Sfruttando le analogie tra fenomeni in apparenza diversi, si creano buchi neri acustici con proprietà simili a quelle dei buchi neri gravitazionali.
Contrariamente alla relatività ristretta, la relatività generale non va d’accordo con la meccanica quantistica. Da 70 anni tutti i tentativi di conciliare queste due teorie sono falliti e non disponiamo ancora di una teoria quantistica della gravitazione. Per fortuna, gli effetti di questa teoria dovrebbero manifestarsi solo a distanze molto piccole (dell’ordine di 10^ –35 metri), ben oltre la risoluzione attuale degli esperimenti.

Tuttavia bisognerebbe disporre di una teoria quantistica della gravitazione per studiare i fenomeni quantistici propri dei buchi neri, perché essi fanno appello alle proprietà dello spazio-tempo a scale molto piccole. Quando si studiano le proprietà di emissione di un buco nero, si ottengono risultati molto differenti a seconda che si utilizzi la descrizione classica o quantistica della luce. Le proprietà classiche furono l’oggetto di numerosi studi all’inizio degli anni settanta e tutti confermarono che un buco nero può assorbire materia e radiazione, ma non può emettere nulla.

Immaginiamo ora la sorpresa che causò nel 1974 l’articolo di Stephen Hawking in cui dimostrava che allorché si utilizzi la descrizione quantistica della luce, i buchi neri emettono una radiazione termica costante. Dopo lo scetticismo iniziale, questo risultato è stato ammesso dai fisici e, da allora, gioca un ruolo centrale nelle ricerche sulla gravitazione quantistica. Lo studio delle proprietà quantistiche dei buchi neri fa da sprone ai fisici che cercano di unificare relatività generale e meccanica quantistica.

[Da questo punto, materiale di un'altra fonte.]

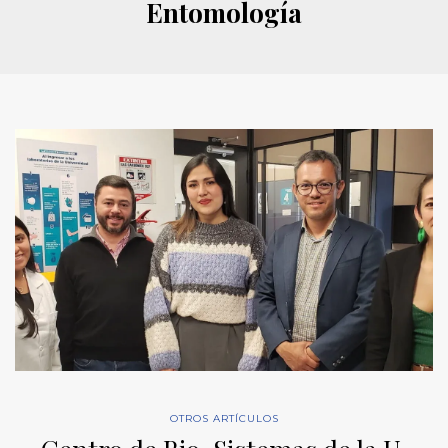
Entomología
OTROS ARTÍCULOS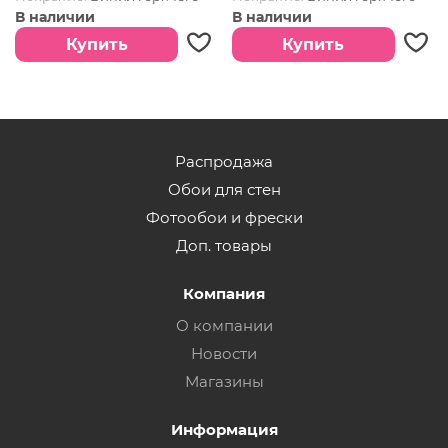
тиснения
тиснения
В наличии
В наличии
Купить
Купить
Распродажа
Обои для стен
Фотообои и фрески
Доп. товары
Компания
О компании
Новости
Магазины
Информация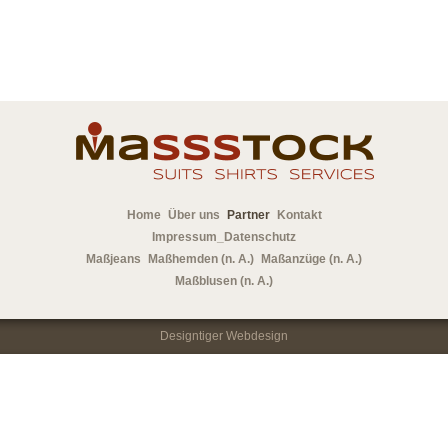
Home
Über uns
Partner
Kontakt
Impressum_Datenschutz
Maßjeans
Maßhemden (n. A.)
Maßanzüge (n. A.)
Maßblusen (n. A.)
Designtiger Webdesign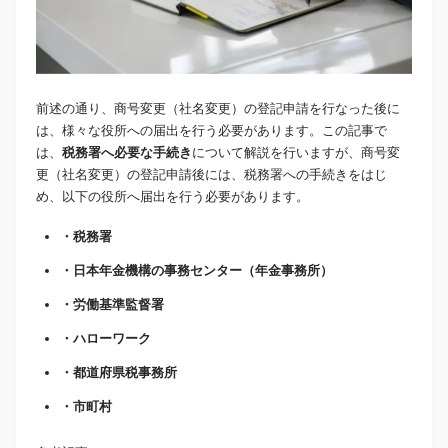
前述の通り、商号変更（社名変更）の登記申請を行なった後に
は、様々な役所への届出を行う必要があります。この記事で
は、
税務署へ必要な手続き
について解説を行いますが、商号変
更（社名変更）の登記申請後には、税務署への手続きをはじ
め、以下の役所へ届出を行う必要があります。
・税務署
・日本年金機構の事務センター（年金事務所）
・労働基準監督署
・ハローワーク
・都道府県税事務所
・市町村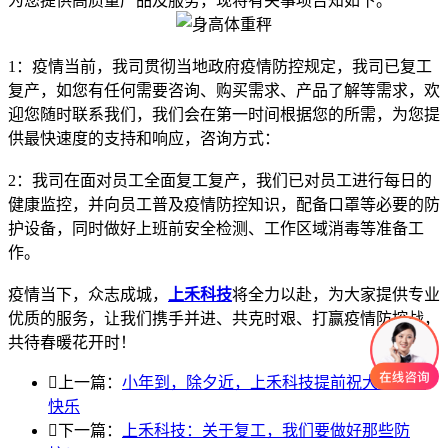
为您提供高质量产品及服务，现将有关事项告知如下。
1：疫情当前，我司贯彻当地政府疫情防控规定，我司已复工
复产，如您有任何需要咨询、购买需求、产品了解等需求，欢
迎您随时联系我们，我们会在第一时间根据您的所需，为您提
供最快速度的支持和响应，咨询方式：
2：我司在面对员工全面复工复产，我们已对员工进行每日的
健康监控，并向员工普及疫情防控知识，配备口罩等必要的防
护设备，同时做好上班前安全检测、工作区域消毒等准备工
作。
疫情当下，众志成城，
上禾科技
将全力以赴，为大家提供专业
优质的服务，让我们携手并进、共克时艰、打赢疫情防控战，
共待春暖花开时！

上一篇：
小年到，除夕近，上禾科技提前祝大家春节
快乐

下一篇：
上禾科技：关于复工，我们要做好那些防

Di fronte al persistere delle difficoltà nel progettare esperimenti risolutivi alle scale necessarie, alcuni di loro hanno deciso di sfruttare le analogie che esistono fra la propagazione della luce e quella del suono in un fluido. I loro lavori suggeriscono che a distanze piccolissime lo spazio-tempo possa comportarsi come un fluido.

Per costruire un buco nero acustico “è sufficiente” utilizzare un ugello di Laval. Si tratta di un dispositivo composto da una conduttura cilindrica che presenta una strozzatura concepita per accelerare il fluido a una velocità supersonica assicurandosi che rimanga regolare. In questo modo la velocità della corrente nell’ugello raggiunge e supera la velocità del suono nel fluido senza provocare deflagrazione sonora, come succede generalmente al superamento del muro del suono.

cilindro di Laval

La geometria acustica associata a questo flusso è molto simile a quella di un buco nero. Lo si verifica analizzando le traiettorie seguite dalle onde sonore. Nella regione in cui il flusso è supersonico, le onde sonore che si propagano controcorrente sono inesorabilmente trascinate a valle, come le onde luminose nella regione interna di un buco nero. La frontiera di questa regione, la sezione dell’ugello in cui il fluido supera la velocità del suono, ha lo stesso ruolo dell’orizzonte degli eventi del buco nero: separa le onde in due classi, quelle che possono risalire a monte e quelle che non possono.

Inoltre nella regione subsonica le onde che risalgono la corrente perdono energia allontanandosi dall’orizzonte, come fanno i fotoni sottoposti al “red shift” gravitazionale. Quindi si ritrovano le principali proprietà che caratterizzano l’orizzonte di un buco nero.